The Department of Environmental Protection this week certified two proposals that could generate nutrient reduction credits for sale to developers and dischargers with nutrient reduction obligations.

The Mount Joy Borough Authority trading proposal brings together local sewage treatment plant representatives, developers and other sources potentially needing nutrient reduction credits with the farm community to identify and implement agricultural best management practices that will result in the generation of nutrient load reductions.

In partnership with ARRO Consulting Inc., the borough developed a process to quantify nutrient reductions associated with converting approximately 930 acres of conventionally tilled farmland to continuous no-till which could result in 5,859 nitrogen reduction credits.

The Red Barn Trading proposal offers a different approach to market-based trading by providing a brokering service aggregating farm-produced credits and offering them to regulated wastewater dischargers, developers and others to assist with achieving the pollution reduction needed for compliance.

Red Barn, together with McNees, Wallace & Nurick LLC, developed the proposal to generate nutrient reduction credits by exporting poultry manure out of the watershed to nutrient-starved lands, which could result in 8,246 nitrogen credits generated per year.

These are the first two proposals certified by the department in the nutrient trading program designed to achieve cost-effective water quality improvement in the Susquehanna and Potomac river basins, and to send cleaner water to the Chesapeake Bay.

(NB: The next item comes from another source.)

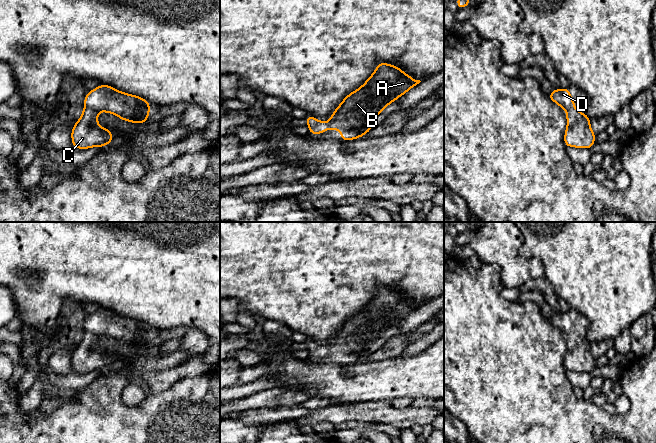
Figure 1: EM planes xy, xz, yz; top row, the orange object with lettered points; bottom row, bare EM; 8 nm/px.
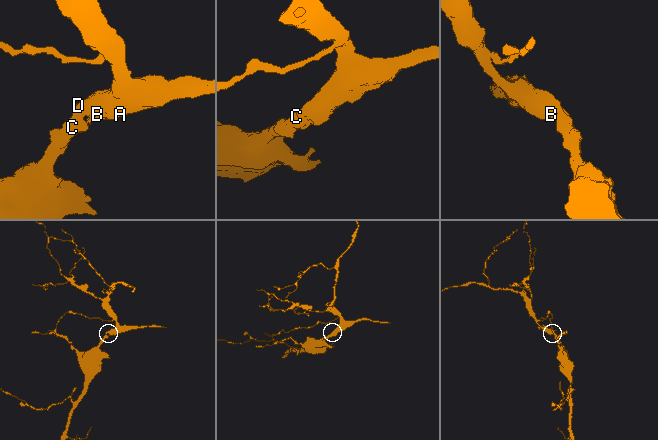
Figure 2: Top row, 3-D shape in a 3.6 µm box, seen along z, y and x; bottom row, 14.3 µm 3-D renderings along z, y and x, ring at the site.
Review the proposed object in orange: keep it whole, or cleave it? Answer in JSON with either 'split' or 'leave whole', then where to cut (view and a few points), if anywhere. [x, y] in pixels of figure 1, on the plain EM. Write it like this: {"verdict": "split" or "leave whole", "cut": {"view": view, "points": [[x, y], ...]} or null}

DEP’s certification allows the proponents to market the credits generated by these certified proposals to those in need of credits, with the assurance that the credits are acceptable to the department for compliance purposes.

Pennsylvania and other states in the 64,000-square-mile Chesapeake Bay Watershed now must meet new, federally-established requirements for nutrient and sediment reduction to remove the nation’s largest estuary from the U.S. Clean Water Act’s list of impaired waters by 2010.

To achieve the targeted reductions, DEP is requiring tougher water quality standards for farming operations and major point sources. Sewage facilities and other industrial dischargers are examining a slate of options that include adopting operational changes, installing nutrient-reduction technology or securing offsets through a new “trading” program that the U.S. Environmental Protection Agency has recognized for its innovation.